Bloomberg Fans' 5-Year Wait For A New Mobile App Is Finally Over
When the iPhone first launched in 2007, there was no app store. That came a year later in July 2008 and with it, Bloomberg's mobile app, which was available on day one. Bloomberg immediately became one of the most popular apps in the market, revered for its clean design and seamless integration with Apple's OS software. It took advantage of the accelerometer, allowing the user to toggle between landscape and portrait setting, and updated content alongside a feed that would allow you to check stock portfolios and market data.
It created excitement in the financial industry, and is relied on by millions of users each week.
With the new iOS 7 update, Bloomberg saw the opportunity to improve an already good thing. Oke Okaro, General Manager and General Head of Mobile and Connected Devices at Bloomberg, realized that a redesign would help continue to push Bloomberg ahead of its competitors in the mobile space.
According to Okaro, there were several changes he wanted to implicate within the redesign. Besides creating a more modern and integrated experience, the Bloomberg team wanted to make sure the app featured video; a medium that has increased massively across Bloomberg's respective platforms. They also wanted to update in real time.
Okaro also wanted to create an efficient way for users to track stocks and data that matters to them, so that users could customize and curate a feed of information that would carry over to any platform Bloomberg was accessed from, whether it be from a smartphone, tablet or desktop computer.
In an interview with Business Insider, Okaro told us about the design overhaul. In Bloomberg's new app, all of the verticals of news people can access are now exposed, available to be added to a "watchlist". If you add Google, Apple, and Yahoo! to your personal watchlist, you can see them in one spot, updating live.
"You weren't able to do that before," Okaro said. "You'd have to go search each security and then come back home to select the next. In the new Bloomberg app, it's not as though you're going down one street and you're coming back up to go down another. We now give you the ability to travel in whichever way you want, from wherever you are within the app. Even if you force quit [the app], wherever you left from is where we bring you back when you reopen it."

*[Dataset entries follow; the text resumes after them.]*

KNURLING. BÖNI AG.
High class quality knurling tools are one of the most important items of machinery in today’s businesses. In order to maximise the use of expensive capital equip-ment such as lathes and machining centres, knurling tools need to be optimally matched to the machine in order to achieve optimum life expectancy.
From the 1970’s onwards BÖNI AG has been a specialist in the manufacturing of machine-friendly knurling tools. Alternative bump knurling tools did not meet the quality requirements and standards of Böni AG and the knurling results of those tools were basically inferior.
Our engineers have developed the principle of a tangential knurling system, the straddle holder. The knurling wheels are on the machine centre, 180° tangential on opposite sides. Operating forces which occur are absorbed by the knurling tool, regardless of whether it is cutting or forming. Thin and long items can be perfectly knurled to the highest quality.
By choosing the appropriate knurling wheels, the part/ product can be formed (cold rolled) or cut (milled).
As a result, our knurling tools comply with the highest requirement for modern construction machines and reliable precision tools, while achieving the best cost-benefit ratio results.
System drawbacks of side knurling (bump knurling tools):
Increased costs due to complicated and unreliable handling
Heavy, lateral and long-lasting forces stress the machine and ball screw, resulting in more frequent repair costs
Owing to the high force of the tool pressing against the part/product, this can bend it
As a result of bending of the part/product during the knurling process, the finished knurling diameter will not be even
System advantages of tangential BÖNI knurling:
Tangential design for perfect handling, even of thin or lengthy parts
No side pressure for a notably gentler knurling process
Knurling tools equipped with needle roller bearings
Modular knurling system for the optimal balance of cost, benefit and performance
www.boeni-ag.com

Here is what the new Bloomberg app looks like:
Screenshot/Bloomberg
You are able to compare securities to one another over a specific time period. This is a feature that sets Bloomberg apart from other financial apps in the mobile space:
Screenshot/Bloomberg
"Our number one goal is to give people exactly what they need and want with the least amount of effort, and this accomplishes that. You have to go to less places to find what you're looking for."
The app is now available for download or update in the App Store.